Plt. Direktur Jenderal Mineral dan Batubara (Minerba) Kementerian ESDM Bambang Suswantono mengatakan, di tengah kenaikan produksi batu bara nasional, pemerintah mengupayakan percepatan penghiliran sektor tersebut sebagai salah satu jalan untuk mencapai misi Indonesia Emas pada 2045.

“Saat ini beberapa industri hilir batu bara telah selesai dibangun, yaitu pembuatan briket, kokas, dan upgrading batu bara,” ujarnya melalui pernyataan resmi kementerian, dikutip Jumat (29/9/2023).

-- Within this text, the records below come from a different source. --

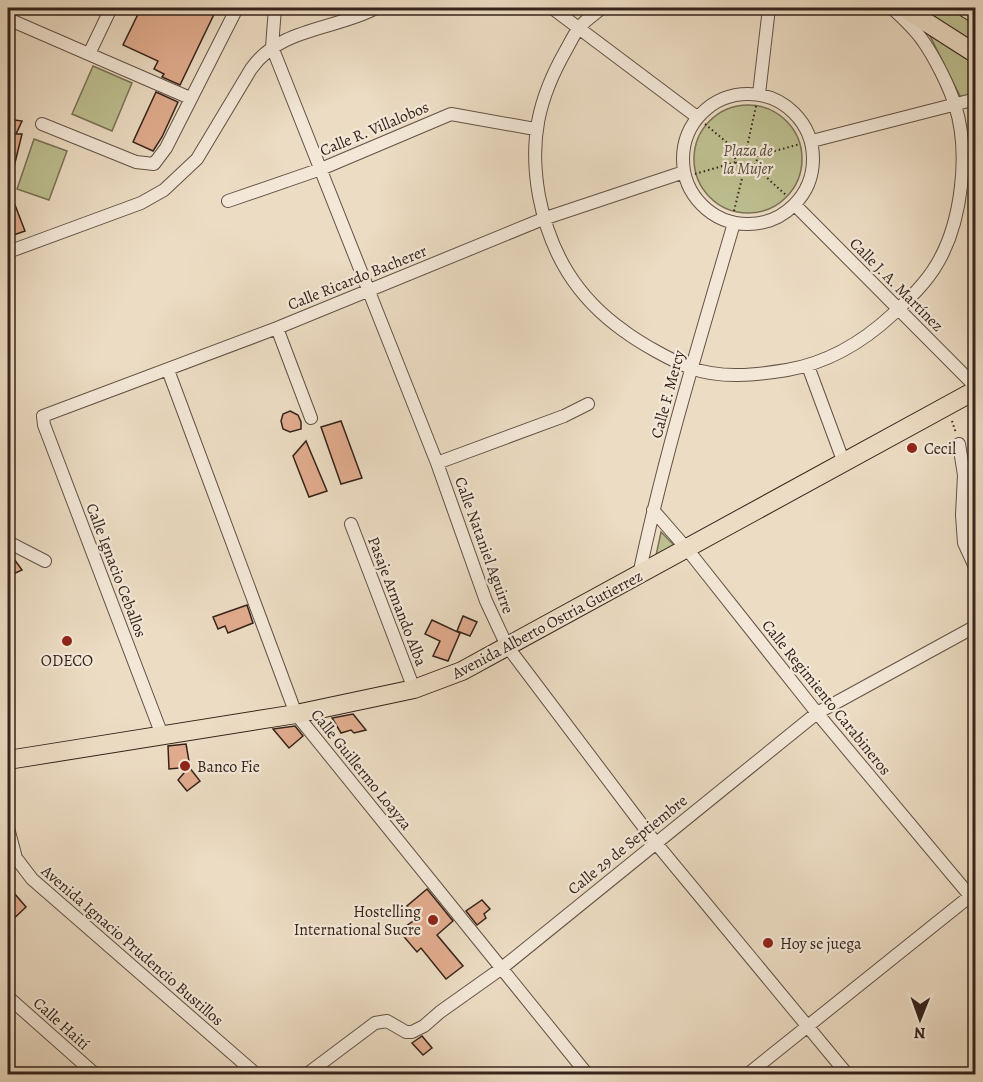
<svg xmlns="http://www.w3.org/2000/svg" width="983" height="1082" viewBox="0 0 983 1082" font-family="Alegreya,serif">
	<style>
		.green { fill: #bdbf90; stroke: #797156; stroke-width: 1.5 }
		.building { fill: #e1ac8e; stroke: #35231b; stroke-width: 1.5 }
		.lines { fill: none; stroke-linecap: round; stroke-linejoin: round }
		.minor-casing { stroke: #635145; stroke-width: 14 }
		.highway-casing { stroke: #35231b; stroke-width: 20 }
		.path { stroke: #35231b; stroke-width: 2; stroke-dasharray: 1.5 3; stroke-linecap: butt }
		.minor { stroke: #f3e8d8; stroke-width: 12 }
		.highway { stroke: #ecdcc3; stroke-width: 18 }
		.poi-dot { fill: #8f2418; stroke: #f3e8d8; stroke-width: 2 }
		.labels { text-anchor: middle; stroke-width: 4.5; stroke-linejoin: round; paint-order: stroke }
		.street-label { font-size: 16px; fill: #35231b; stroke: #f3e8d8 }
		.park-label { font-size: 16px; font-style: italic; fill: #574a38; stroke: #f3e8d8 }
		.poi-label { font-size: 16px; fill: #35231b; stroke: #f3e8d8; text-anchor: start }
	</style>
	<rect width="100%" height="100%" fill="#ecdcc3"/>
	<filter id="stains"><feTurbulence type="fractalNoise" baseFrequency=".00333" numOctaves="4"/><feColorMatrix values="0 0 0 0 .2 0 0 0 0 .09 0 0 0 0 .02 0 0 0 .5 -.17"/></filter>
	<radialGradient id="worn" r=".72"><stop offset=".6" stop-color="#630" stop-opacity="0"/><stop offset="1" stop-color="#630" stop-opacity=".3"/></radialGradient>
	<!-- green -->
	<path class="green" d="M918,8C948,8 950,5 975,24V45Z
		M928,32L975,62V96L968,98L960,96Z
		M93,66L132,83L112,131L72,114Z
		M694 159a54 54 0 1 1 108 0a54 54 0 1 1-108 0Z
		M34,139L67,151L49,200L17,189Z
		M661,532L677,548L655,560Z"/>
	<!-- building -->
	<path class="building" d="M141,8H217L180,85L162,77L164,74L154,69L158,61L123,45Z
		M156,92L178,102L162,137L153,151L133,142Z
		M8,119L22,121L16,134H22L11,179L8,178Z
		M15,205L25,231L8,237V208Z
		M290,411L298,415L301,422V429L290,432L283,429L281,421L283,414Z
		M341,421L362,478L341,484L321,427Z
		M306,441L327,491L309,497L293,456Z
		M14,559L22,570L11,575L8,570V562Z
		M247,605L253,623L228,633L225,626L218,629L213,617Z
		M463,616L477,622L470,636L457,631Z
		M432,620L460,633L448,661L433,656L440,641L425,634Z
		M353,714L366,730L354,733L351,730L341,733L332,718Z
		M295,726L303,736L289,748L273,729Z
		M186,744L190,767L169,769L168,746Z
		M189,767L200,781L187,791L178,780Z
		M8,886L26,907L8,924Z
		M427,889L453,921L437,935L463,966L446,979L421,948L417,952L399,931L416,919L407,906Z
		M482,900L490,909L484,914L486,918L477,925L466,911Z
		M422,1036L432,1048L423,1055L412,1043Z"/>
	<g class="lines">
		<!-- minor casing -->
		<g class="minor-casing">
			<path id="minor" d="M275,8L272,47L437,463L486,601L507,646L655,842L847,1074
				M552,8L697,117
				M602,8C595,14 585,20 579,28C574,34 570,43 566,50C538,99 529,141 539,196C550,253 576,297 624,331C640,343 672,361 691,368C721,379 756,375 787,370C827,363 863,342 893,314C909,299 926,283 937,264C962,222 970,152 955,105C949,86 935,58 923,41C915,29 903,18 892,8
				M8,19L190,98
				M89,54L111,8
				M683 159a65 65 0 1 1 130 0a65 65 0 1 1-130 0Z
				M759,94L769,8
				M42,124L136,162L154,164L166,148L237,8
				M812,141L976,99
				M228,201L321,169L451,114L535,129
				M795,205L976,387
				M8,252L141,203L164,190L197,159L251,69C280,27 335,30 376,8
				M277,328L311,418
				M808,366L844,463
				M168,370L296,714L587,1074
				M959,444L964,475L962,515L964,543L976,569
				M437,463L564,416L588,404
				M653,510L687,549L817,713L976,903
				M351,524L414,689
				M8,542L45,561
				M639,575C664,456 700,339 734,223
				M162,735L44,425L43,416L277,328L543,219L684,172
				M8,828L16,858L32,879L256,1074
				M8,997L95,1074
				M307,1074L375,1023L387,1021L406,1032H412L424,1026L440,1012L502,968L817,713L976,626
				M748,1074L974,893"/>
		</g>
		<!-- highway casing -->
		<g class="highway-casing">
			<path id="highway" d="M904,8L976,54
				M966,8L976,14
				M8,760L296,714L414,689L462,671L976,390"/>
		</g>
		<!-- path -->
		<path class="path" d="M705,124L737,151
			M747,147L756,106
			M735 158a11 11 0 1 1 22 0a11 11 0 1 1-22 0Z
			M757,156L800,144
			M754,166L787,196
			M695,174L736,162
			M734,211L744,170
			M952,421L956,433"/>
		<!-- minor -->
		<use href="#minor" class="minor"/>
		<!-- highway -->
		<use href="#highway" class="highway"/>
	</g>
	<!-- markers -->
	<g class="poi-dot">
		<circle cx="912" cy="448" r="6"/>
		<circle cx="67" cy="641" r="6"/>
		<circle cx="185" cy="766" r="6"/>
		<circle cx="433" cy="920" r="6"/>
		<circle cx="768" cy="943" r="6"/>
	</g>
	<g class="labels">
		<!-- street labels -->
		<g class="street-label">
			<text transform="translate(374 128) rotate(-23)" y="6">Calle R. Villalobos</text>
			<text transform="translate(357 277) rotate(-22)" y="6">Calle Ricardo Bacherer</text>
			<text transform="translate(897 284) rotate(45)" y="6">Calle J. A. Martínez</text>
			<text transform="translate(667 394) rotate(-75)" y="6">Calle F. Mercy</text>
			<text transform="translate(485 545) rotate(70)" y="6">Calle Nataniel Aguirre</text>
			<text transform="translate(117 570) rotate(69)" y="6">Calle Ignacio Ceballos</text>
			<text transform="translate(398 601) rotate(69)" y="6">Pasaje Armando Alba</text>
			<text transform="translate(547 624) rotate(-28)" y="6">Avenida Alberto Ostria Gutierrez</text>
			<text transform="translate(827 697) rotate(51)" y="6">Calle Regimiento Carabineros</text>
			<text transform="translate(362 769) rotate(51)" y="6">Calle Guillermo Loayza</text>
			<text transform="translate(627 844) rotate(-39)" y="6">Calle 29 de Septiembre</text>
			<text transform="translate(133 945) rotate(41)" y="6">Avenida Ignacio Prudencio Bustillos</text>
			<text transform="translate(62 1023) rotate(42)" y="6">Calle Haití</text>
		</g>
		<!-- park labels -->
		<g class="park-label">
			<text x="748" y="156">Plaza de<tspan x="748" dy="18">la Mujer</tspan></text>
		</g>
		<!-- poi labels -->
		<g class="poi-label">
			<text x="924" y="454">Cecil</text>
			<text x="67" y="666" text-anchor="middle">ODECO</text>
			<text x="197" y="772">Banco Fie</text>
			<text x="421" y="917" text-anchor="end">Hostelling<tspan x="421" dy="18">International Sucre</tspan></text>
			<text x="780" y="949">Hoy se juega</text>
		</g>
	</g>
	<!-- margin -->
	<rect width="983" height="1082" fill="none" stroke="#ecdcc3" stroke-width="30"/>
	<rect x="9" y="9" width="965" height="1064" fill="none" stroke="#35231b" stroke-width="3"/>
	<rect x="15" y="15" width="953" height="1052" fill="none" stroke="#35231b" stroke-width="1.5"/>
	<!-- north arrow -->
	<g transform="translate(920 1019) rotate(181)" stroke="#f3e8d8" stroke-width="4.5" paint-order="stroke">
	<path d="M0-4.5L10 22L0 15L-10 22Z" fill="#35231b"/>
	<text y="-9" font-size="16" font-weight="bold" text-anchor="middle" fill="#35231b">N</text>
	</g>
	<rect width="100%" height="100%" filter="url(#stains)"/>
	<rect width="100%" height="100%" fill="url(#worn)"/>
</svg>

Untuk diketahui, proyek penghiliran batu bara di Indonesia —khususnya untuk diolah menjadi DME  sebagai substitusi LPG— masih terkatung-katung hingga saat ini, setelah ditinggal hengkang oleh investor Amerika Serikat (AS) Products & Chemical Inc (APCI).

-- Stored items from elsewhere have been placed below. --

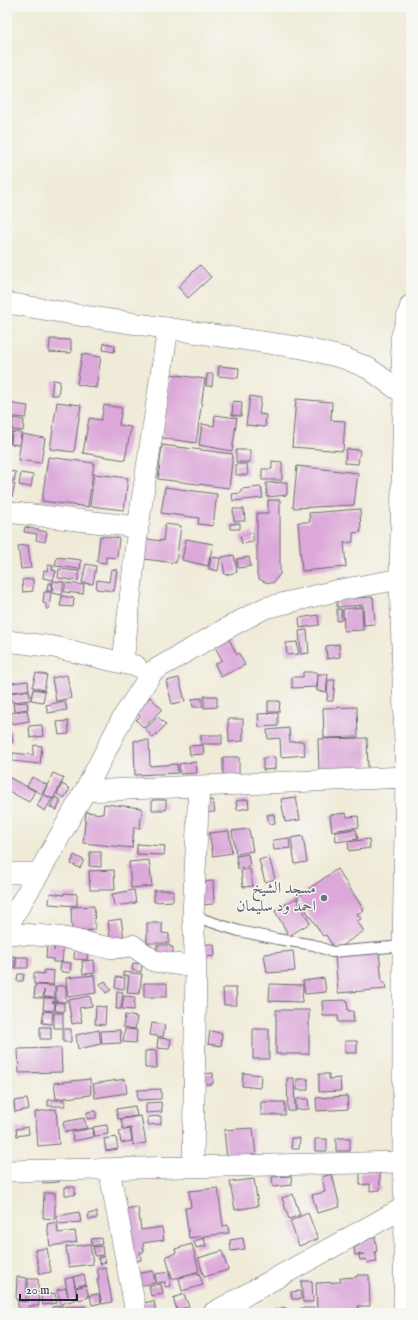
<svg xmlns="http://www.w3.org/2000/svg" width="418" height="1320" viewBox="0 0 418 1320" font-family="'IM FELL English',Amiri,serif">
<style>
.building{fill:#dca7d9}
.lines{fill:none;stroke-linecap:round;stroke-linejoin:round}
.service-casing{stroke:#6a6872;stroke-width:12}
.minor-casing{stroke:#6a6872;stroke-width:22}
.service{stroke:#fff;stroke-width:10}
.minor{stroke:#fff;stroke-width:21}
.worship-dot{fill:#6b7280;stroke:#f6f6f2;stroke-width:1.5}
.labels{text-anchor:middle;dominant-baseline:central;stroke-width:3;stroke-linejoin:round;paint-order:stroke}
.worship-label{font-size:16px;fill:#5b616d;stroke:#f6f6f2;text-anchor:end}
</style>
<rect width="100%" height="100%" fill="#f6f6f2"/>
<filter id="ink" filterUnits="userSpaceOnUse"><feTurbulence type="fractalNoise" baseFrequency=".025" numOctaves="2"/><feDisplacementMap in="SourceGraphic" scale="8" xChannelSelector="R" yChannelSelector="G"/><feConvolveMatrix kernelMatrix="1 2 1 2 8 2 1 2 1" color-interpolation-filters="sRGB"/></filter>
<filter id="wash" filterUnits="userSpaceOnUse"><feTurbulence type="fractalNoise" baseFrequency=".012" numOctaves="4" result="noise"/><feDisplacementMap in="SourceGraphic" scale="16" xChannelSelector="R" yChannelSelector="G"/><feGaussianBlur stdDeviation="0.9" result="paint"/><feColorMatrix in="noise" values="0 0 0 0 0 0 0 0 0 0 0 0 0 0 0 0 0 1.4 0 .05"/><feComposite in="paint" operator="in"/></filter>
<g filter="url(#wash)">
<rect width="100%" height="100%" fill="#f0ebd8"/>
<g id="blocks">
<path class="building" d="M200,265L211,277L188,298L178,287Z
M50,339L71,340V353L49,352Z
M104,343L115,345L114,352L103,350Z
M82,354L101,357L96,388L77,384Z
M219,366L239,368L238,378L218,376Z
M170,374L205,379L196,443L162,438Z
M207,374H213L212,386H206Z
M53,380L60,381L58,395H51Z
M250,396L261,398L259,414L266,415L265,427L246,425Z
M296,399L332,402L331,420L345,421L343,451L292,447Z
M233,401L242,402L241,416L232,415Z
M57,402L81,405L74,452L50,449Z
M7,403L28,406L26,418L7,416Z
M104,405L122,408L119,425L131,427L125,460L83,453L89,418L101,420Z
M215,415L237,418L232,451L199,445L202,424L214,426Z
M7,418H12L10,445L7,444Z
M13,418L24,420L23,431L12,430Z
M12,432L21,433L19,445L11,444Z
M22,434L45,438L41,463L18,460Z
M162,445L233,454L229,488L158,479Z
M346,449L360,450L358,464L345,463Z
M236,450H250V462H236Z
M48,457L94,463L88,507L42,501Z
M272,461L282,462V480H262V469H272Z
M236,464H247L248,475H236Z
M297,466L358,473L354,505L293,508Z
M7,471L16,472L14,481L7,480Z
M21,473L33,475L31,487L19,485Z
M94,474L128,478L124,510L90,506Z
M7,482L15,484L12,497L7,496Z
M287,482V495L267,497L266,483Z
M165,487L217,494L213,526L198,524L199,518L161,513Z
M261,487L263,498L233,501L232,494L241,493V489Z
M268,500H280V574L273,583L265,582L259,579L257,575V513H268Z
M233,509H244L245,521H234Z
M360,509L361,532L353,533V542L344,543L346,567L302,571L298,522H310L309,513Z
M240,523V529H230V524Z
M165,524L181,526L176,563L144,559L146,539L163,541Z
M25,527L47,532L45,542L36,540L37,534L24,532Z
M253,532V542L242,544L240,536Z
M100,536L119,538L117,558L106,557V563L97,562Z
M186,539L213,544L208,566L182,560Z
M28,545L31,568L21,569L18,546Z
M234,555L237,572L225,575L222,557Z
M57,557L81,560L80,569L55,566Z
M211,557L220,558L218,571L209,569Z
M249,557L251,566L238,568L237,559Z
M86,564L96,566L93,584L82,583Z
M48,565L53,566L52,570L56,571L53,580L43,578L44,570L47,571Z
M59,569L79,571L78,581L58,578Z
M111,569L117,570L114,591L96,589L97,580L109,582Z
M33,579V591L23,592L22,580Z
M53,581L64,582L62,595L52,593Z
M48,583H52L51,591H47Z
M66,583L84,585L83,594L64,592Z
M44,592H51L49,609H46V604L43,603Z
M62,596L74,598L73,607L60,606Z
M373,597L375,624L364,625L363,605L337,607V599Z
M362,607L363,630L344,631L343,609Z
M337,609H341L342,620L337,621Z
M318,615L319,625L300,628L299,618Z
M307,630L309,653L301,654L299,631Z
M229,639L237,655L239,653L245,665L221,677L215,664L222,660L215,647Z
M297,642L299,654L287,655L286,643Z
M339,644L340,657L327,659L326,646Z
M303,672H317V687L292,688V677H303Z
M36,673L47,675L44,690L32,687Z
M318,674H328L326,692L317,691Z
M67,675L71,698L56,701L52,678Z
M179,678L185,701L172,704L166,681Z
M328,680H335L333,701H327Z
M28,681L29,690L12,692L11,683Z
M33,689L45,691L43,702L31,700Z
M29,690L30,700L12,702L10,693Z
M204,696H217V707L204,708Z
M150,697L162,709L144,728L136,720L140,716L136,712Z
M202,698V707H193L192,699Z
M65,701L67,710L48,713L46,705Z
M268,701H280L279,712H268Z
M27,702L28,709L14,711L13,703Z
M357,707L358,737L324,738L323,708Z
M27,710L29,721L12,724L11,713Z
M278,713V726L259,727L258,714Z
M158,717L166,725L153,738L145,729Z
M228,719H243V741L229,742Z
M68,721L69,734L59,735L57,722Z
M42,725L43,736L30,738L29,726Z
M289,728L290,742L303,741L305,755L281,757L280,738L268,739L267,730Z
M7,730H11L13,742L7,743Z
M201,735H222V744H201Z
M367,738L368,770L319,772L318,739Z
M149,740L150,766L177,764L178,773L135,775L134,741Z
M34,745L42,746L40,764L12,761L13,753L33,755Z
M203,745L204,754L190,755L189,746Z
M223,757H239V775L223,776Z
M275,757V769L263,770V758Z
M196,762L197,773L180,774L179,764Z
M53,773L64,778L53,799L43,794Z
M32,777L47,785L42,794L27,786Z
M10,778L35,791L29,802L7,790V784Z
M62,784L70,789L64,798L57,794Z
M43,794L52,799L45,811L37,806Z
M55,797L61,800L57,810L50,807Z
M296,797L300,820L285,822L281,799Z
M248,799L249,808L237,810L236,801Z
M152,800H166V810H152Z
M213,800L215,812L200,813L199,801Z
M104,804L142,808L140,828L134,827L132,848L83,843L86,812L103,814Z
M346,813L347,817L358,816L359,827L332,831L330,815Z
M274,814L275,823L269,824L267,815Z
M249,829L253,851L236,854L232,831Z
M356,829L358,839L336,842L335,832Z
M229,831L232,853L213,856L209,833Z
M303,836L307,862L295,864L291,838Z
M289,838L290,848L274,850L273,840Z
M369,839L370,848L349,851L348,842Z
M137,844L165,846L164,855L137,854Z
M90,852H101V867L89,866Z
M248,854L250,867L238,869L236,856Z
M74,855L84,860L80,868L71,864Z
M269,857L275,879L265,882L259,860Z
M149,860L152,886L131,888L129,862Z
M250,869L253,886L243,887L241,871Z
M337,869L364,910L357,914L361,919L357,921L364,931L335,950L326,935L323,936L297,897Z
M114,870L115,890H90L89,871Z
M213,881L214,904L201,905L198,882Z
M134,890L136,903L114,906L112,894Z
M154,890H173V901L154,902Z
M50,893L64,895V893L77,894V906L49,904Z
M296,898L310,923L289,936L275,911Z
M94,906L95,930L72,931L71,907Z
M121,919L125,944L111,946L108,921Z
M147,923H162V933L169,934V943H147Z
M55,942H64L62,962H53V959L46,958L47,944L54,945V951Z
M75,944L88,945L87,960L74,959Z
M203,944H214L215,956L203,957Z
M157,945H170V947H173V954H157Z
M293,951L295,971L267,973L264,954Z
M379,951L382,983H385L386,989L338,993L335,955Z
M15,956V968H7V957Z
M16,957H28V968H16Z
M94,960L95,973L83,974L82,961Z
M61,962L71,963L70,973L60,971Z
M133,963L142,964L141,972L132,970Z
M44,970L54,971L53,985L34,984V973L44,974Z
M123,972L142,974L139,994L127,993L129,976L123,975Z
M18,974H24L23,981H17Z
M94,975L96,993L68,997L66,978Z
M116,977L125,978L124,989L115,988Z
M324,978L326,992L305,994L303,981Z
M105,981L111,990L106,993L100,984Z
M144,983H167V997H144Z
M270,984L303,985L302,1002L269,1001Z
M35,985L55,986V998L44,997V990L43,998H34Z
M56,986H66V1002H56Z
M223,988H236L237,1005H224Z
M117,991L123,992L121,1009H116Z
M90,996L92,1006L79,1008L82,1022L72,1024L68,1000Z
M124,996L135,997L134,1010L122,1009Z
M44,998H55V1002H52H55L54,1011L43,1010Z
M347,1000L348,1011H353L354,1022H338V1016H323L322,1001Z
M56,1002L64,1003V1012L55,1011Z
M96,1006L106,1007L105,1025L95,1024Z
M276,1010H309V1054H276Z
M44,1011L53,1012L52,1024L42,1023Z
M54,1013H63V1028H54Z
M125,1015L137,1017L135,1029L123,1027Z
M152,1023L165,1025L163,1037L150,1035Z
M40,1027H51V1039H40Z
M63,1029H71V1042H63Z
M125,1029L137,1030L136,1043L123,1042Z
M253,1029H269V1059H253Z
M99,1030L101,1044L78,1049L76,1035Z
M120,1030L121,1043L102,1044L101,1031Z
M210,1031L222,1033L221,1046L208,1044Z
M158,1038L171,1039L169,1049L157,1048Z
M345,1041H357V1053H345Z
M61,1048L62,1072L19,1073L18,1049Z
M156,1050L157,1068H145V1051Z
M213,1073V1084H200V1074Z
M243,1073L261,1075L260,1088L242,1086Z
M319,1074H329V1079L340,1078L341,1091L319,1092Z
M287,1078H294L295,1111H288Z
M90,1079L91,1095L56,1099L54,1083Z
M125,1079L127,1093L95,1098L93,1084Z
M297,1079H308V1090H297Z
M161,1089V1099L138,1100L137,1090Z
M347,1096L348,1109L317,1111L316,1098Z
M27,1099L29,1109L15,1112L14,1101Z
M296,1099H308L309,1109L296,1110Z
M48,1100H65V1106H48Z
M161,1102L162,1112L146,1113V1103Z
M261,1102H285V1115H261Z
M135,1106L137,1116L118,1119L116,1109Z
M56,1109L59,1144L38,1146L35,1112Z
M96,1111V1118L87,1119V1112Z
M141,1116L146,1143L133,1145L131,1128L123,1129L121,1119Z
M161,1116V1124L148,1125V1117Z
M84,1118L87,1128L65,1132L63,1122Z
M107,1125L108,1134L95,1136L93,1127Z
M28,1127L29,1134L17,1136L16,1129Z
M93,1128L94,1137L73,1141L72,1132Z
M253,1128L256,1156L227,1159L224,1130Z
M130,1129L132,1141L121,1143L119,1131Z
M116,1137L118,1149L106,1151L104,1139Z
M291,1138H300L299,1149H292Z
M336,1138H350V1151H336Z
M315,1139H327V1151H315Z
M360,1173H380V1190L370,1191V1184L360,1185Z
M332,1174L340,1207L317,1213L312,1195L325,1192L322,1177Z
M59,1176V1182L43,1183V1177Z
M291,1176L292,1185L273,1187L272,1177Z
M254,1179L258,1206L235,1210L230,1182Z
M65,1187H75V1195H65Z
M218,1188L223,1226L228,1225L229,1233L189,1238L185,1208L191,1207L189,1191Z
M44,1193H55V1219L43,1218Z
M293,1194L300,1215L289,1219L282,1198Z
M138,1207L141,1230L162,1227L164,1240L143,1243L144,1252H140L141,1260L133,1261L126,1209Z
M79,1212L81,1222L60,1224L57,1220V1216Z
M97,1212V1218L89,1220L88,1214Z
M308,1213L318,1239L299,1246L290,1221Z
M57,1222L58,1233L75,1231L77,1242L50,1246L47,1224Z
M375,1236L377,1251L375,1252L377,1262L367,1263L366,1259L360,1260L359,1255L365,1254L355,1255L354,1248Z
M101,1238L102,1244L92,1246L91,1239Z
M204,1238L206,1246L196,1248L194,1241Z
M243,1238L245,1249L231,1251L230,1240Z
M90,1244L93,1264L69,1267L66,1247Z
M192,1244L199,1271L172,1279L166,1256L176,1253L175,1249Z
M102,1246L103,1255L95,1256L93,1247Z
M47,1248L51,1272L40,1274L35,1250Z
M222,1251L228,1270L204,1277L198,1258Z
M104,1256L106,1262L100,1264L98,1258Z
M106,1268L112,1302L102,1304L97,1279H99L97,1269Z
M153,1271L155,1283L137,1286L135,1274Z
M169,1272L171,1286L165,1287V1282L157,1283L155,1274Z
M199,1273L203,1285L182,1291L179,1278Z
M84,1274L86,1284L76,1287L73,1277Z
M357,1275H369L370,1306H358L359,1313H317L316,1283L341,1282L340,1278L357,1277Z
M17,1277L27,1278L26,1301L16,1300Z
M73,1277L77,1299L61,1304L57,1290L66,1288L68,1296L65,1279Z
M28,1279H38L39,1306H29V1313H18V1301L29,1302Z
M301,1281H312L313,1302H303Z
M161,1284L163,1294L151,1296L149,1286Z
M86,1285L89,1297L79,1300L76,1288Z
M300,1291L301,1299H292L291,1292Z
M55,1293L57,1303L43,1305L41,1296Z
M99,1294L101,1303L92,1305L90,1295Z
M184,1294L189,1307L177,1310L173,1298Z
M154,1301L156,1313H143L142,1303Z
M62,1305L63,1313H53L52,1307Z
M85,1306L86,1313H65L64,1307Z
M285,1307L287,1313H274V1310Z
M301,1308H314V1313H301Z
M51,1309L52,1313H32V1312Z"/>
</g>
</g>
<g filter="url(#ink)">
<use href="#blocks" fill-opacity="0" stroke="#6a6872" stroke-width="1"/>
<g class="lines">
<defs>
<path id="service" d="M193,916L239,931L277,939L314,945L332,952L403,946"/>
<path id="minor" d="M7,303L90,317L303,348L344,358L368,368L404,394L411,396
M7,512L138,527
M7,641L54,647L136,666
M123,662L138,527L168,328
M85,791L406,777
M7,873H39
M7,928L15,913L39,873L85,791L122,719L153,671L229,627L265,608L335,591L400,579
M7,933C26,935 46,935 65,938C87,941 110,953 132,945L154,961L196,967
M193,1166L196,967L193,916L199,786
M109,1169L136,1313
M7,1171L403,1162
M213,1313L405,1207
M404,1313L405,1207L403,1162V946L406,777L400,579L404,394L401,339L411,305"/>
</defs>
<use href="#service" class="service-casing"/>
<use href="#minor" class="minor-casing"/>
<use href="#service" class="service"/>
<use href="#minor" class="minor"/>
</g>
</g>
<circle class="worship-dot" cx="324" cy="898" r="4"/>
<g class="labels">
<g class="worship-label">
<text x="316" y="889">مسجد الشيخ<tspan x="316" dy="18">احمد ود سليمان</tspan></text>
</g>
</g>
<rect width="418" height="1320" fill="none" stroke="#f6f6f2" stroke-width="24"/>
<path d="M20 1294v6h57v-6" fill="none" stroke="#22223b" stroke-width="2"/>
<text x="26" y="1294" font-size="12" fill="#22223b" stroke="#f6f6f2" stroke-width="3" paint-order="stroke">20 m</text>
</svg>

APCI awal tahun ini mundur dari  megaproyek gasifikasi batu bara, yang dipenggawai oleh PT Bukit Asam Tbk (PTBA), untuk fokus pada proyek hidrogen biru di negara asalnya dengan janji insentif yang lebih menggiurkan dari pemerintah Negeri Paman Sam.

Menteri ESDM Arifin Tasrif belum lama ini mengatakan pemerintah masih terus berburu calon pengganti APCI untuk disandingkan dengan PTBA dalam menggarap proyek DME itu.

"Dahulu kan investor itu yang punya lisensi, ke depannya memang harus cari juga yang sejenis, yang juga bisa membawa dana untuk investasi," kata Arifin saat ditemui di Kompleks Parlemen, Jakarta, Rabu (13/9/2023).

Proyek gasifikasi batu bara tersebut, kata Arifin, dinilai bakal tidak memakan anggaran investasi yang terlalu mahal. "Kalau [pakai gasifikasi batu bara], mungkin harga batu baranya memang cukup ekonomis, itu akan bagus."

Presiden Joko Widodo dalam beberapa kesempatan menyinggung bahwa proyek gasifikasi batu bara dapat mengurangi beban subsidi energi untuk LPG senilai Rp7 triliun per tahun.

Proyek mercusuar oleh PTBA dan APCI sejatinya direncanakan selama 20 tahun di wilayah Bukit Asam Coal Based Industrial Estate (BACBIE) yang berada di mulut tambang batu bara Tanjung Enim, Sumatra Selatan. BACBIE akan berada di lokasi yang sama dengan PLTU Mulut Tambang Sumsel 8.

Dengan mendatangkan investasi asing dari APCI senilai US$2,1 miliar atau setara Rp30 triliun, proyek itu awalnya digadang-gadang sanggup memenuhi kebutuhan 500.000 ton urea per tahun, 400.000 ton DME per tahun, dan 450.000 ton polipropilen per tahun. 

Menyitir pernyataan resmi Pertamina, dengan utilisasi 6 juta ton batu bara per tahun, proyek ini diklaim dapat menghasilkan 1,4 juta DME per tahun untuk mengurangi impor LPG 1 juta ton per tahun sehingga dapat memperbaiki neraca perdagangan.